:: TRAVAIL DEMANDÉ A ::
Présentez sous forme de liste numérotée toutes les lignes des enregistrements figurant plus bas, sans les lignes vides. Les images ne doivent pas apparaître dans la réponse.

:: EXTRAIT CHOISI ::
5115 chevreuils à prélever au minimum

Le tir d’été lui reste faible : on parle ici d’une chasse d’approche, individuelle et sans chien, qui ne concerne que trois espèces (chevreuils, sangliers et renards) sur des zones géographiques précises. « Concernant le brocard, on cible les animaux malades, chétifs, blessés ou avec un comportement étrange, de manière à maintenir un cheptel de qualité. Le sanglier, c’est surtout pour la prévention des dégâts dans les champs. C’est de l’effarouchement plutôt que de la sélection », confie Jean-Maurice Boillon. Début juin, c’est aussi la date de publication du plan de chasse 2023 – 2024 qui elle concerne aussi l’ouverture générale, prévue le 10 septembre.

À l’intérieur, les quotas d’animaux à prélever pour maintenir un équilibre environnemental et cynégétique stable. Cette saison, la Préfecture du Doubs a instauré une fourchette d’attribution similaire à celle de l’an passé pour les chevreuils : entre 6551 et 7852 attributions réparties entre différentes unités de gestion avec un nombre minimal de 5115 chevreuils à prélever. « J’ai vu quelques inquiétudes concernant les chiffres. Pour une part elles sont passionnelles, quand on parle de milliers d’animaux, le grand public ne tolère pas la mort, c’est une réaction de principe. On ne retrouve pas les mêmes réactions pour la pêche par exemple. Nous, nous n’avons pas d’opposition de principe à la chasse. Néanmoins, elle comporte certaines dispositions qui posent un problème. », commente Gilles Benest, président de France Nature Environnement dans le Doubs.

:: TRAVAIL DEMANDÉ B ::
Poursuivez l'article sur les quotas de chasse au chevreuil dans le Doubs, en reprenant immédiatement après la dernière phrase de l'extrait choisi ci-dessus.

:: EXTRAITS DE DONNÉES ::
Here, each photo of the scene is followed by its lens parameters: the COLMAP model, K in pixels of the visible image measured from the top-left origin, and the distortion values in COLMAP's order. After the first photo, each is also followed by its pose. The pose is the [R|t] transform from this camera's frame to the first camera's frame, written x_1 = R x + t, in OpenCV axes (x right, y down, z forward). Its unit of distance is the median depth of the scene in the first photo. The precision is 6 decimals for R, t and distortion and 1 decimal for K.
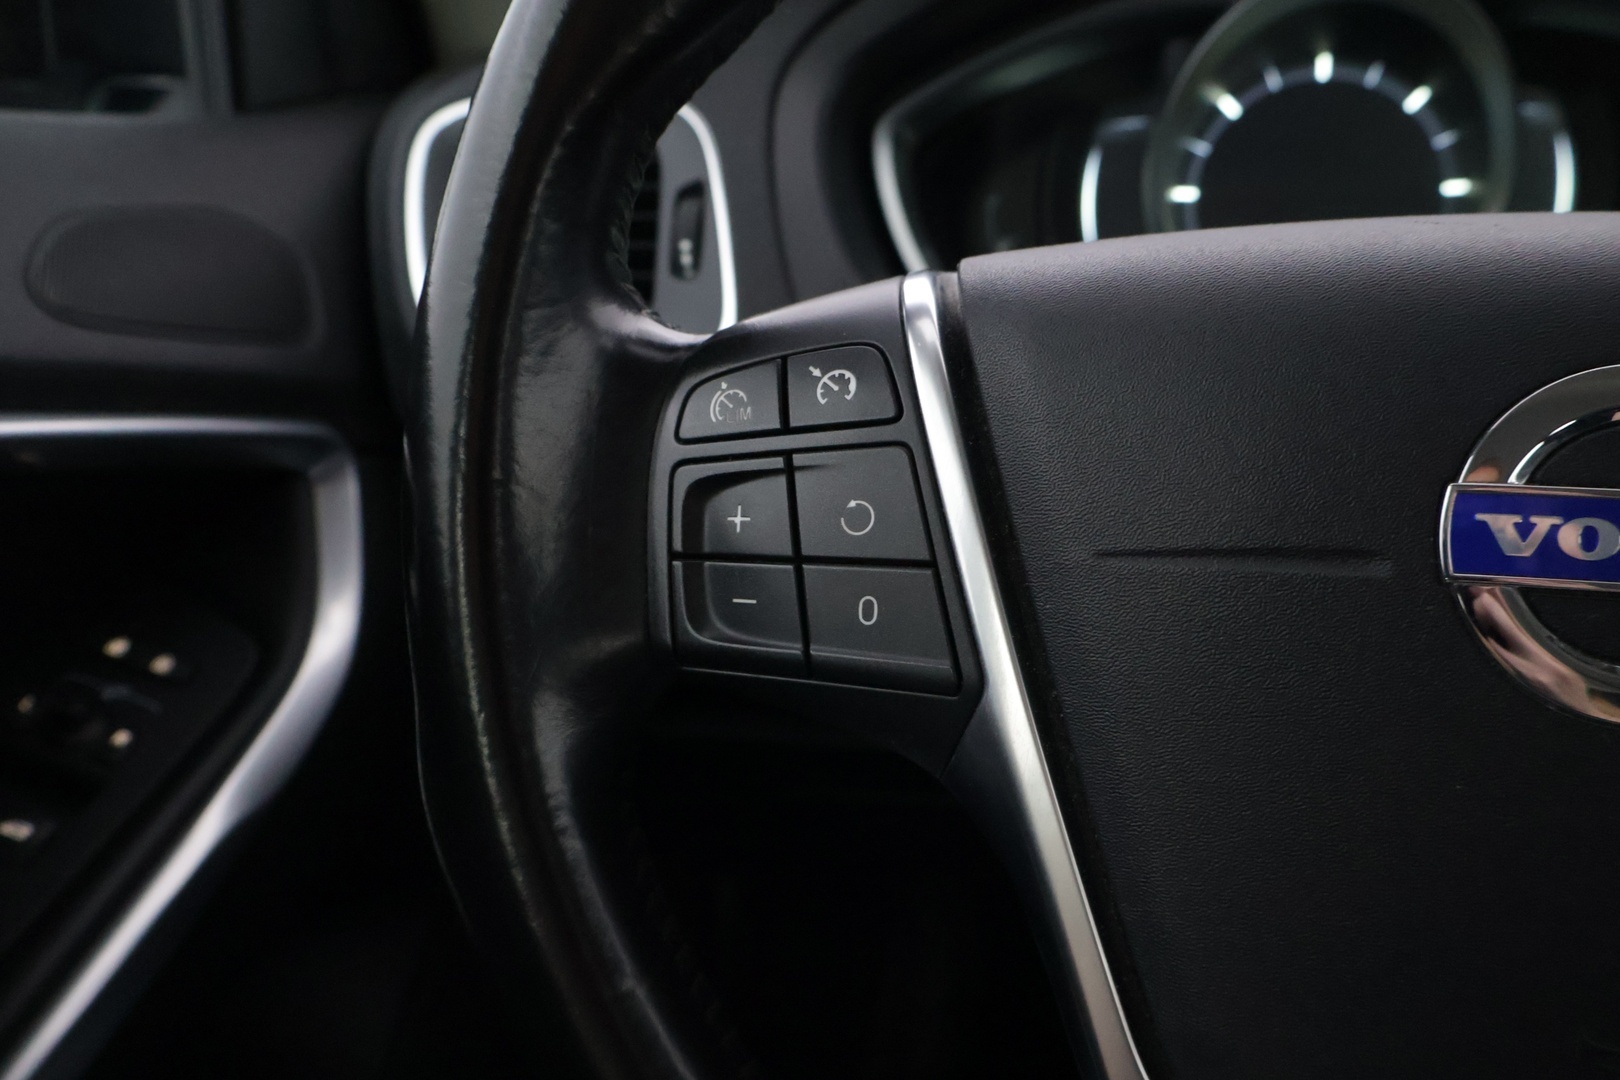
lens RADIAL K [[1377.0, 0, 822.3], [0, 1377.0, 545.7], [0, 0, 1]] dist [-0.011481, 0.002627]
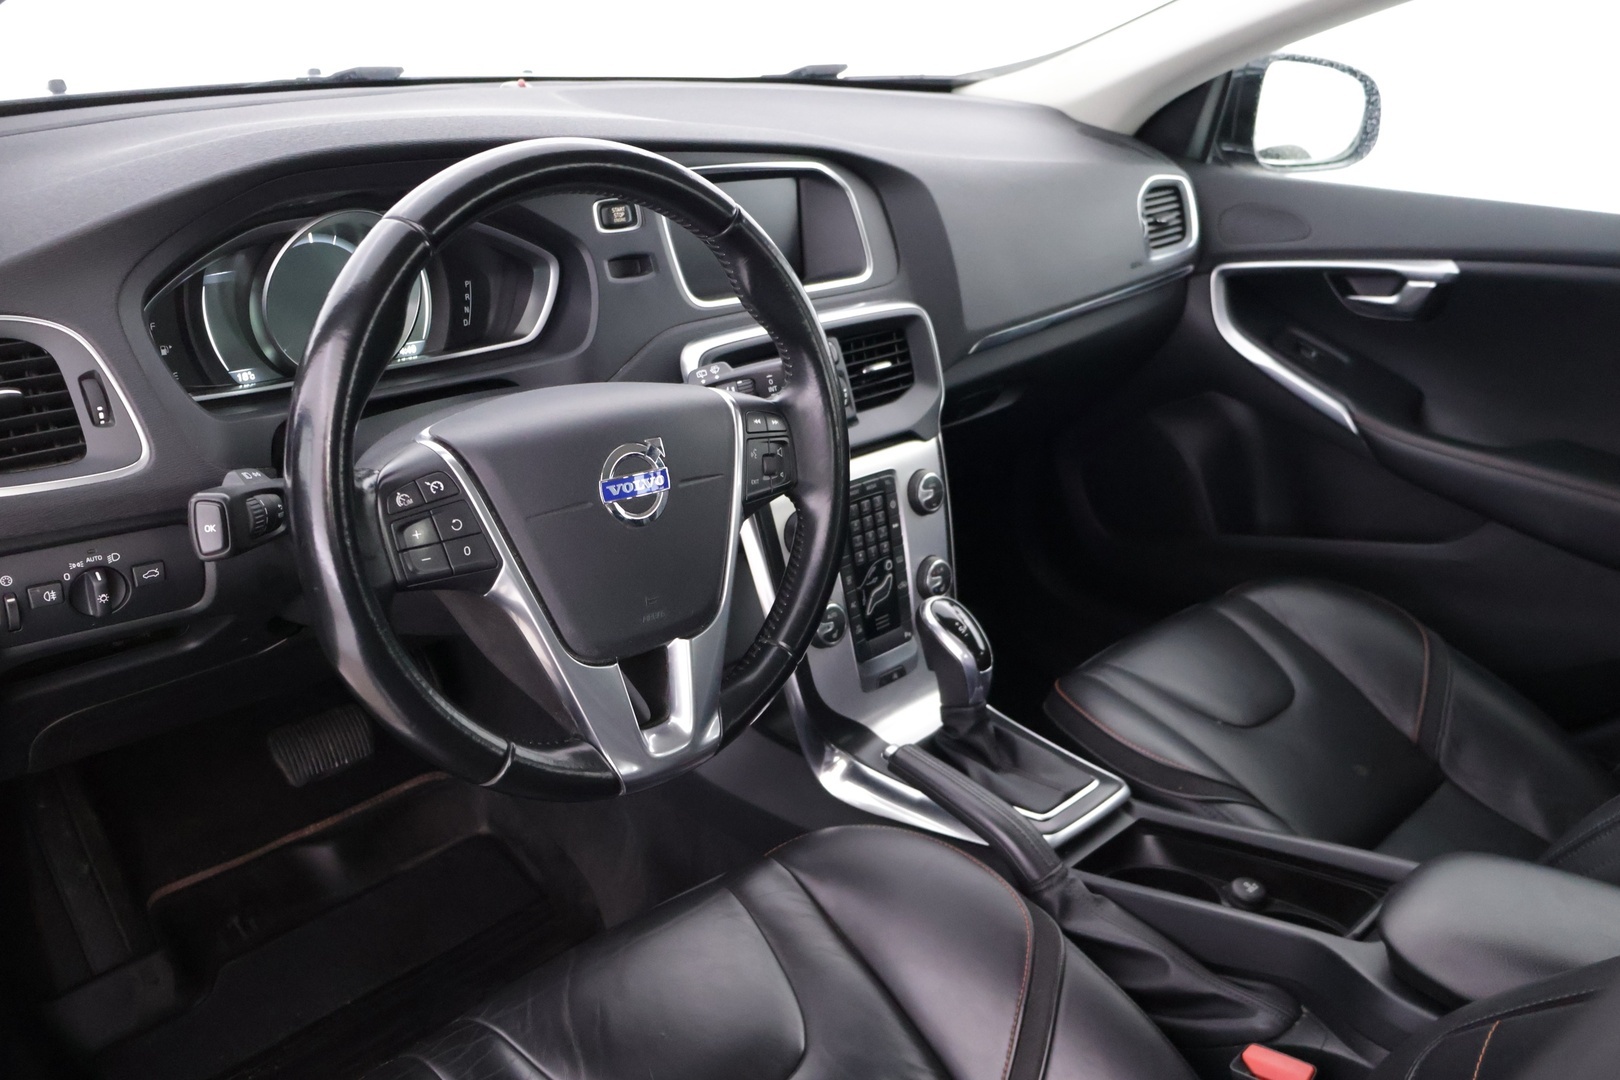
lens RADIAL K [[1377.0, 0, 824.5], [0, 1377.0, 548.6], [0, 0, 1]] dist [-0.011481, 0.002627]
pose [[0.528774, -0.267353, 0.805556, -2.026658], [0.152123, 0.963579, 0.219943, -0.520034], [-0.835019, 0.006243, 0.550185, -1.451697]]
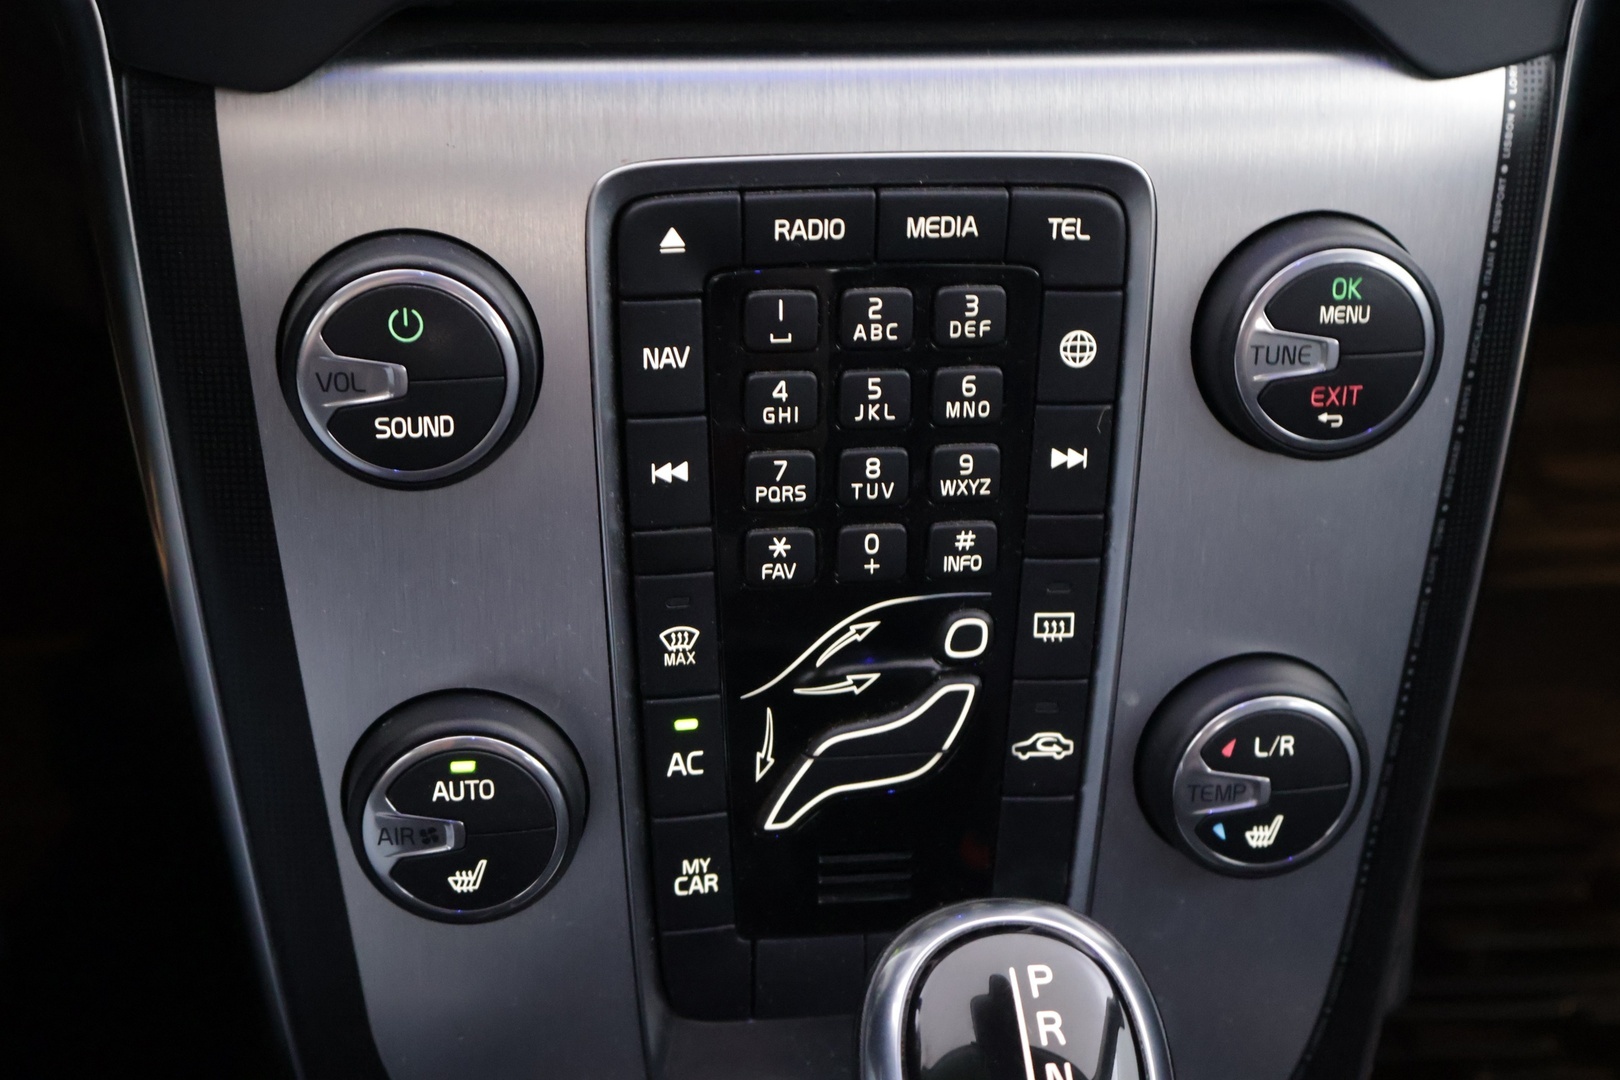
lens RADIAL K [[2257.3, 0, 819.4], [0, 2257.3, 545.8], [0, 0, 1]] dist [0.003413, 0.000000]
pose [[0.937011, -0.118733, 0.328500, 1.514971], [-0.005341, 0.935475, 0.353354, 0.044971], [-0.349258, -0.332851, 0.875916, -0.244706]]
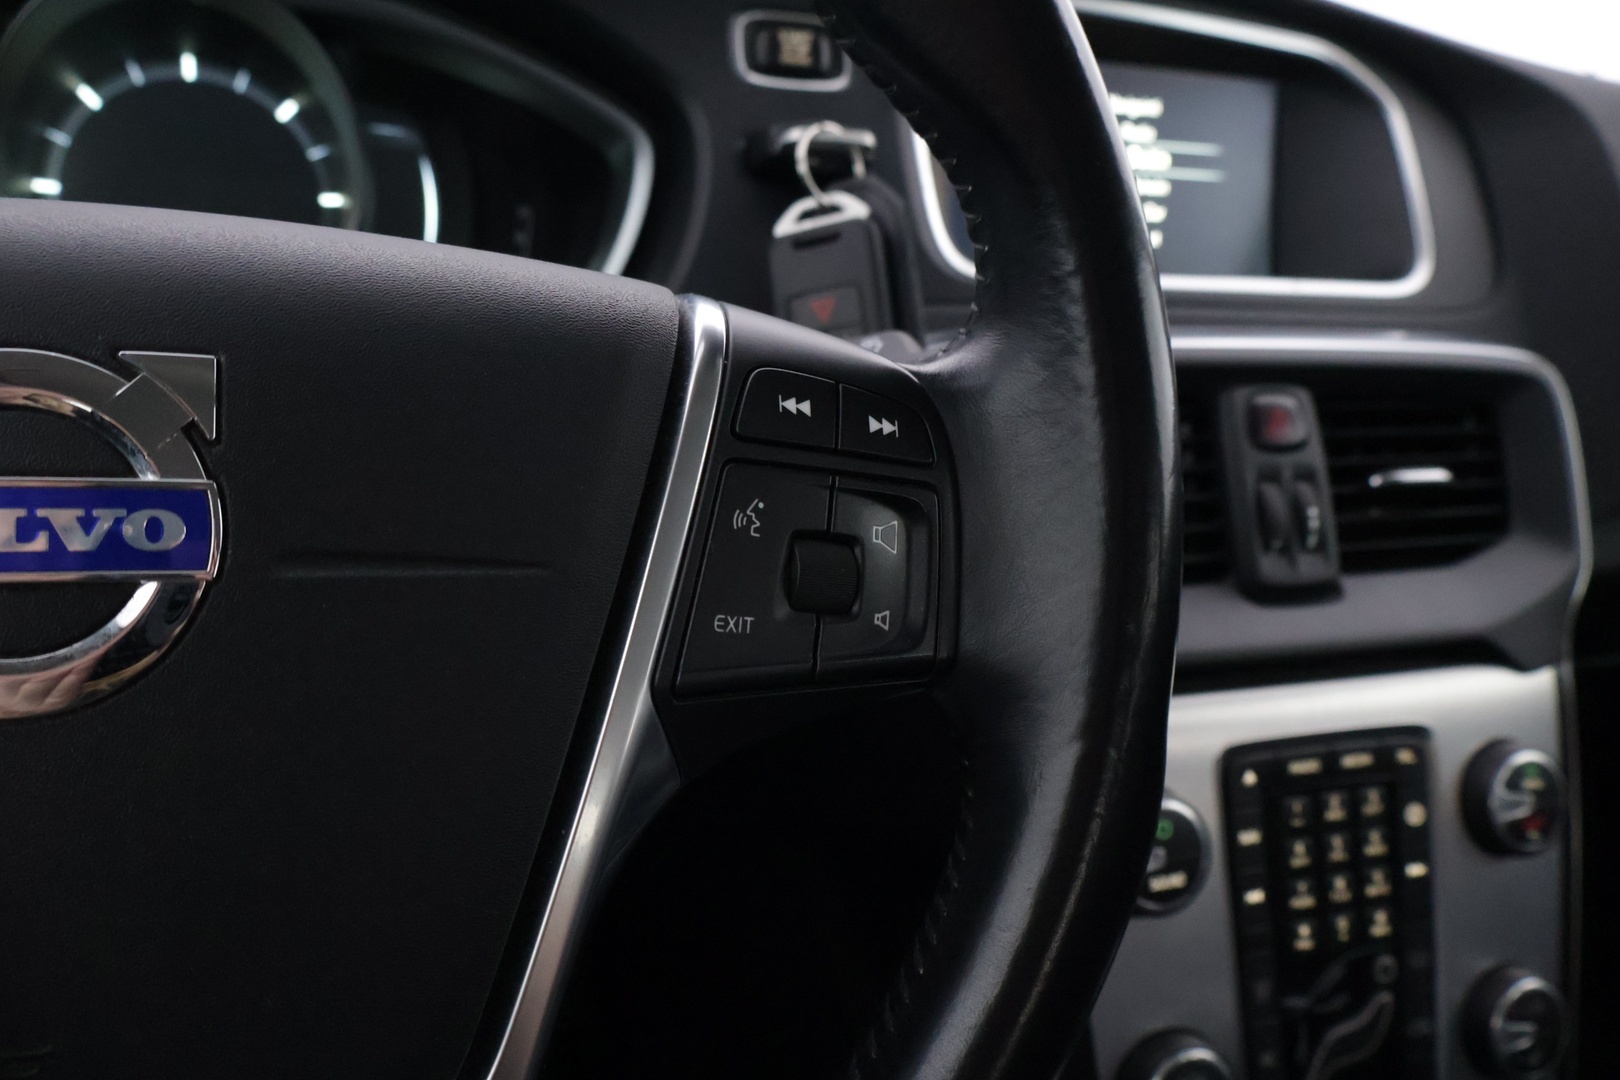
lens RADIAL K [[1377.0, 0, 807.4], [0, 1377.0, 531.4], [0, 0, 1]] dist [-0.011481, 0.002627]
pose [[0.843614, -0.041830, 0.535318, 0.429226], [0.054678, 0.998471, -0.008146, 0.030712], [-0.534158, 0.036142, 0.844611, -0.107916]]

:: RÉPONSE ATTENDUE A ::
1. Here, each photo of the scene is followed by its lens parameters: the COLMAP model, K in pixels of the visible image measured from the top-left origin, and the distortion values in COLMAP's order. After the first photo, each is also followed by its pose. The pose is the [R|t] transform from this camera's frame to the first camera's frame, written x_1 = R x + t, in OpenCV axes (x right, y down, z forward). Its unit of distance is the median depth of the scene in the first photo. The precision is 6 decimals for R, t and distortion and 1 decimal for K.
2. lens RADIAL K [[1377.0, 0, 822.3], [0, 1377.0, 545.7], [0, 0, 1]] dist [-0.011481, 0.002627]
3. lens RADIAL K [[1377.0, 0, 824.5], [0, 1377.0, 548.6], [0, 0, 1]] dist [-0.011481, 0.002627]
4. pose [[0.528774, -0.267353, 0.805556, -2.026658], [0.152123, 0.963579, 0.219943, -0.520034], [-0.835019, 0.006243, 0.550185, -1.451697]]
5. lens RADIAL K [[2257.3, 0, 819.4], [0, 2257.3, 545.8], [0, 0, 1]] dist [0.003413, 0.000000]
6. pose [[0.937011, -0.118733, 0.328500, 1.514971], [-0.005341, 0.935475, 0.353354, 0.044971], [-0.349258, -0.332851, 0.875916, -0.244706]]
7. lens RADIAL K [[1377.0, 0, 807.4], [0, 1377.0, 531.4], [0, 0, 1]] dist [-0.011481, 0.002627]
8. pose [[0.843614, -0.041830, 0.535318, 0.429226], [0.054678, 0.998471, -0.008146, 0.030712], [-0.534158, 0.036142, 0.844611, -0.107916]]

:: RÉPONSE ATTENDUE B ::
« C’est bien le préfet qui décide du nombre d’attributions sur notre territoire, pas les chasseurs. Nous sommes obligés de respecter un minimum obligatoire, sous peine de voir la société de chasse sanctionnée. Nos méthodes sont calibrées par des scientifiques, standardisées et inscrites au répertoire des protocoles de suivi de la faune sauvage. C’est une passion mais surtout un métier, on emploi une dizaine d’écologues à la fédération. On ne bricole pas les chiffres, des dizaines de paramètres sont pris en compte avec des études faites sur minimum 10 ans. », se défend Jean-Maurice Boillon.

Prélèvements en baisse

Si pour le grand public ces chiffres paraissent importants, les prélèvements de chevreuils ont baissé d’environ 40% en 20 ans dans le Doubs. « Nous avions 10 000 attributions environ en 2004, aujourd’hui 7800 au maximum pour environ 6000 prélèvements. Cette baisse est due en grande partie au retour du Lynx », explique Jean-Maurice Boillon. Au niveau national, le chevreuil a pourtant augmenté de 20% entre 2005 et 2020, d’après le dernier rapport sur les forêts françaises. Étrangement, dans sa synthèse des observations du public sur ce plan de chasse 2023 – 2024,  la préfecture note : « si les chasseurs devront prélever 5115 animaux, il n’est techniquement pas possible qu’ils prélèvent 7852 chevreuils qui est le maximum qui peut réglementairement leur être attribué. »

Le département manquerait-ils de chasseurs ? En tout cas le nombre de pratiquants est en légère mais constante baisse, d’1 à 2% par an, depuis une décennie. Si les débats sont parfois tendus, la Fédération de Chasse du Doubs et France Nature Environnement 25-90 travaillent conjointement sur plusieurs projets. C’est notamment le cas sur le renard et le projet CARELI depuis 2020.

Côté sécurité, depuis 15 ans les chasseurs ont régulièrement des formations obligatoires dans le Doubs et obtenir son permis de chasse se fait après un programme costaud afin d’éviter la moindre erreur une fois sur le terrain. En une décennie de présidence, Jean-Maurice Boillon se félicite de n’avoir eu aucun décès sur le département. « Nous avons parfois quelques accidents mais ce n’est rien comparé à d’autres loisirs ! De plus les accidents touchent surtout les chasseurs et non le grand public ».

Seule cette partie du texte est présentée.